Par Rédaction | Sport
Certains duels existent déjà dans les esprits des fans en NBA. Celui entre Victor Wembanyama et Chet Holmgren fait partie de ces oppositions qui dépassent le simple cadre d’un match. Deux profils uniques, deux trajectoires parallèles, et une curiosité permanente autour de leur confrontation directe.
Avant la demi-finale de la NBA Cup face au Thunder, Victor Wembanyama s’est justement exprimé sur ce face-à-face très attendu. Interrogé en avant-match lors de la couverture de NBA on Prime, le Français a pris le temps de détailler sa lecture tactique du défi que représente Chet Holmgren, tout en replaçant ce duel dans un contexte collectif beaucoup plus large.
Pour Wembanyama, la difficulté à contenir Holmgren ne se limite pas à un duel individuel. À ses yeux, l’environnement offensif d’Oklahoma City joue un rôle central, notamment la présence de Shai Gilgeous-Alexander, favori pour le MVP, qui force les défenses adverses à constamment ajuster leurs priorités et à multiplier les aides.

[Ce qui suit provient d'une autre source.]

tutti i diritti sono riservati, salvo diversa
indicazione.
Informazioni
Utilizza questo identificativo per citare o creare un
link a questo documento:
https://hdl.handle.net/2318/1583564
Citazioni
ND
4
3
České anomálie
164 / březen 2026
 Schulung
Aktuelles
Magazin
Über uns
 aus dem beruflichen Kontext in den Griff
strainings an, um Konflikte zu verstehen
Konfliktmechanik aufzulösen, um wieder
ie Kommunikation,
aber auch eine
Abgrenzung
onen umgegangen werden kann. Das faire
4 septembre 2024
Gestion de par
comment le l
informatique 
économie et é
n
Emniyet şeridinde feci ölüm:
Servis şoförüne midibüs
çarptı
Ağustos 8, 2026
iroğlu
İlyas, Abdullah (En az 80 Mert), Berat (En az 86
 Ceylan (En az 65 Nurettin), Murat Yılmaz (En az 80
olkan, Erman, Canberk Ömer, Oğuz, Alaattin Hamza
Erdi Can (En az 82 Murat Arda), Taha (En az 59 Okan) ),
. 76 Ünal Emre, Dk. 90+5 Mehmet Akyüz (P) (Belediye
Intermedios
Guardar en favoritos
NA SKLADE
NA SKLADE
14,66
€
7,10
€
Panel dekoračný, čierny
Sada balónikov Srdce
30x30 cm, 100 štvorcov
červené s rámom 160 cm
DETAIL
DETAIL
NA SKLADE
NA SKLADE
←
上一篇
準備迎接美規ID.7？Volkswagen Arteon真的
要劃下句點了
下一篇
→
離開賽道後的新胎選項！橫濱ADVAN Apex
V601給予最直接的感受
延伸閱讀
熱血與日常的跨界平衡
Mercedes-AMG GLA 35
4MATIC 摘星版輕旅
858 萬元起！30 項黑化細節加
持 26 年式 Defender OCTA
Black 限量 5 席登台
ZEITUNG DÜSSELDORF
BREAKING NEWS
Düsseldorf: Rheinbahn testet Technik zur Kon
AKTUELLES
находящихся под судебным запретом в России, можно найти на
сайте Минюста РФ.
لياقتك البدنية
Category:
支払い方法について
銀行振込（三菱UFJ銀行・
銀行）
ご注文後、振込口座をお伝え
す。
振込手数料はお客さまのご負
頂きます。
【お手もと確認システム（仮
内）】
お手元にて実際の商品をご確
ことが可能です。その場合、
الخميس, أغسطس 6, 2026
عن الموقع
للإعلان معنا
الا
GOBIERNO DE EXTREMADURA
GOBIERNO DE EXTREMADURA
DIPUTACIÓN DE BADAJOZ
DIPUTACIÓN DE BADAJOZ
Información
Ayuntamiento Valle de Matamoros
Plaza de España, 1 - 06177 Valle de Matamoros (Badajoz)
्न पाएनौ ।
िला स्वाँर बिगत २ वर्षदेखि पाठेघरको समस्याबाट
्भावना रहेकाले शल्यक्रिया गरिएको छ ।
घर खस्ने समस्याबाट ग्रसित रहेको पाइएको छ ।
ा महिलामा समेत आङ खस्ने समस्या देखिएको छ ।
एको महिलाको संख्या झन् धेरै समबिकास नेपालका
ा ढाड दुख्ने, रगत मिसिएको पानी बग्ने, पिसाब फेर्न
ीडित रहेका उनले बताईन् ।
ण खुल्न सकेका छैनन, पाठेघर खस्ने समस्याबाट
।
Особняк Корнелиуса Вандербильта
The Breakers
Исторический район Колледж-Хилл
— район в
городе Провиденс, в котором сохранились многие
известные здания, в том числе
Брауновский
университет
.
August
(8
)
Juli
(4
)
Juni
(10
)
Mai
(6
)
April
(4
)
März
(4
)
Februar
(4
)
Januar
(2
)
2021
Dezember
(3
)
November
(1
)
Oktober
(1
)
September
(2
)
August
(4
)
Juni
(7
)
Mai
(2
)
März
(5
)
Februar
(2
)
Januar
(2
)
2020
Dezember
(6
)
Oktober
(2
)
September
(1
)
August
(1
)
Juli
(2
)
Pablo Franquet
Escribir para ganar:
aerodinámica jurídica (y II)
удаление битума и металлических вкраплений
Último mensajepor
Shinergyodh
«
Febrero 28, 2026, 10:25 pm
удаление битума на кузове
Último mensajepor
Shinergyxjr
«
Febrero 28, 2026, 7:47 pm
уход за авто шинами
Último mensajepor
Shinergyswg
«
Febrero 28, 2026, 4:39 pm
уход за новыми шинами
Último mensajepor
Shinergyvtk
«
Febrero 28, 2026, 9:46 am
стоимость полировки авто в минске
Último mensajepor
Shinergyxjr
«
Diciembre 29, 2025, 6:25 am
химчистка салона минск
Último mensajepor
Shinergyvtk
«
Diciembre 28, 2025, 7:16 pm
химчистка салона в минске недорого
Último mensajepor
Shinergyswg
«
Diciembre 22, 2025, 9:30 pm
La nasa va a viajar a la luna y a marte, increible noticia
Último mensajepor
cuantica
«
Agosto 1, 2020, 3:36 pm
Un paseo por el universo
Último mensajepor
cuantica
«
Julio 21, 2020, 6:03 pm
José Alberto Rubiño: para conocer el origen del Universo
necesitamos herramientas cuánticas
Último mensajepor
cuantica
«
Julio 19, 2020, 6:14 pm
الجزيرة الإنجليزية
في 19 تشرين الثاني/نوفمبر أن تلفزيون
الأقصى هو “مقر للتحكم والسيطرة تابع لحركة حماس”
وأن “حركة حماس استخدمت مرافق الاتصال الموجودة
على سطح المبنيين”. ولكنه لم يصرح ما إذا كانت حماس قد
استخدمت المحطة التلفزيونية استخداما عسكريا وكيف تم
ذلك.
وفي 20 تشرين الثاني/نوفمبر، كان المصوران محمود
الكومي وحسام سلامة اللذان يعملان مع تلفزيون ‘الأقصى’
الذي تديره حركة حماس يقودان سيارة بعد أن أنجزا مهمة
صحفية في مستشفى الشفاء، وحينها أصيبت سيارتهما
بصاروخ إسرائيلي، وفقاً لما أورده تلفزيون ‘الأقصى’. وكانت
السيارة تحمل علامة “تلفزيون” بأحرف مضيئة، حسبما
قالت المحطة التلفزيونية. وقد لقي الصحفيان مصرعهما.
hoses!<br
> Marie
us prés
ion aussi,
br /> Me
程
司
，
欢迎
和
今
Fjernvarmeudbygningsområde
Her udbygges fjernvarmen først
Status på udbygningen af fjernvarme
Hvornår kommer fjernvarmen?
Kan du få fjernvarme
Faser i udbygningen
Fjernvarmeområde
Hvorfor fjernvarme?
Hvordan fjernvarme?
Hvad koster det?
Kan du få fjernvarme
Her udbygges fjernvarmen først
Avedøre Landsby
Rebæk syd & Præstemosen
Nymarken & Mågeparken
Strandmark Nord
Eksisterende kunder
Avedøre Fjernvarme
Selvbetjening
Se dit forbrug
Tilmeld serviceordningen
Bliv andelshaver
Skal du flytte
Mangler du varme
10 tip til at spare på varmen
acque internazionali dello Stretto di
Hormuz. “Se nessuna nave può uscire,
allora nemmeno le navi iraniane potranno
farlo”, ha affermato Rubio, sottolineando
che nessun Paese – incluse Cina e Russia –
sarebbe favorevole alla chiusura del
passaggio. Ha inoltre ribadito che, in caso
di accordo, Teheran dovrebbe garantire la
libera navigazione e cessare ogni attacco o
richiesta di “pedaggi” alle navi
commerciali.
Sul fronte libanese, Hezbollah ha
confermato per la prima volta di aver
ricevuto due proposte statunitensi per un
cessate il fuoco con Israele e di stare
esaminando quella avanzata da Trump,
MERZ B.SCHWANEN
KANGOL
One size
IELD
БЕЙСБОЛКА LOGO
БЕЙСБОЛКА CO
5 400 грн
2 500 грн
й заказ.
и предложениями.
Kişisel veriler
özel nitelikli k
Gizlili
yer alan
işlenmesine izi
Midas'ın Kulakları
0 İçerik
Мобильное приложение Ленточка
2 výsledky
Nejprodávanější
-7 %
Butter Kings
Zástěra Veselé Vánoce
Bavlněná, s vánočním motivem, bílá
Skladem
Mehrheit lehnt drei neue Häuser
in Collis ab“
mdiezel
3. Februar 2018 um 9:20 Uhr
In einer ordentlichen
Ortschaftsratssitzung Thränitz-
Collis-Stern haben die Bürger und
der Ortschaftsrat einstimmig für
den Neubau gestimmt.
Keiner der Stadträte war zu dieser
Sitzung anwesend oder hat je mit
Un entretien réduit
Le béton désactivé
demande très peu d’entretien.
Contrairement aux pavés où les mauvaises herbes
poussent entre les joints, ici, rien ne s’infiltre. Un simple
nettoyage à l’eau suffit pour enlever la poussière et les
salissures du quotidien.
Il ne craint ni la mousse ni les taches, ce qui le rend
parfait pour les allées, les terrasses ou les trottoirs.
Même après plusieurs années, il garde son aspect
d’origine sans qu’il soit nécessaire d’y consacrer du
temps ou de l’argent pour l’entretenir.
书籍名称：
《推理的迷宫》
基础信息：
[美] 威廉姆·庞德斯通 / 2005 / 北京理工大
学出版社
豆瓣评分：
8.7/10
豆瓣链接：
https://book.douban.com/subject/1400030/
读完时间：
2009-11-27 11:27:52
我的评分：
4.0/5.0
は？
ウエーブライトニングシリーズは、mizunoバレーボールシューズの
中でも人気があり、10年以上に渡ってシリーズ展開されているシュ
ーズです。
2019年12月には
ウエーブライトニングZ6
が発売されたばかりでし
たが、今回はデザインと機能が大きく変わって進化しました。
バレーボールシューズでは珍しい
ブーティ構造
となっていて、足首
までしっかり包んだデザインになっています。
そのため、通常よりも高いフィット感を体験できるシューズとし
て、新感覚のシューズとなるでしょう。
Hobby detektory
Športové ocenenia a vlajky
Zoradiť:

Un duel nourri par la compétition plus que par le personnel
« Le MVP en titre est sur le terrain, donc c’est forcément notre priorité principale. N’importe quel joueur devient difficile à défendre quand il faut constamment venir en aide sur le MVP », a expliqué Wembanyama avant la rencontre, minimisant subtilement la complexité du duel direct tout en soulignant l’impact systémique de Gilgeous-Alexander sur le jeu du Thunder.
Ces déclarations s’inscrivent dans une rivalité qui ne date pas d’hier. Holmgren a déjà évoqué cette opposition par le passé, assurant qu’elle repose avant tout sur une exigence compétitive commune, sans animosité personnelle. Les deux intérieurs se croisent depuis bien avant leur arrivée en NBA, notamment lors de compétitions internationales chez les jeunes, où leurs styles singuliers avaient déjà attiré l’attention.
Les propos de Wembanyama ont pris une résonance particulière une fois le match disputé. De retour après douze rencontres d’absence, le Français n’était pas dans le cinq de départ pour la première fois de sa carrière NBA, mettant fin à une série de 129 matchs consécutifs comme titulaire. Utilisé avec restriction, il a néanmoins immédiatement pesé sur la rencontre, malgré un temps de jeu limité.
Ces éléments confirment que, même avant le coup d’envoi, les mots de Wembanyama traduisaient une compréhension fine des enjeux. Plus qu’un duel d’ego, sa confrontation avec Holmgren s’inscrit dans une bataille collective où chaque détail compte. Et si leurs échanges directs restent rares pour l’instant, cette rivalité naissante continue d’embraser les supporters.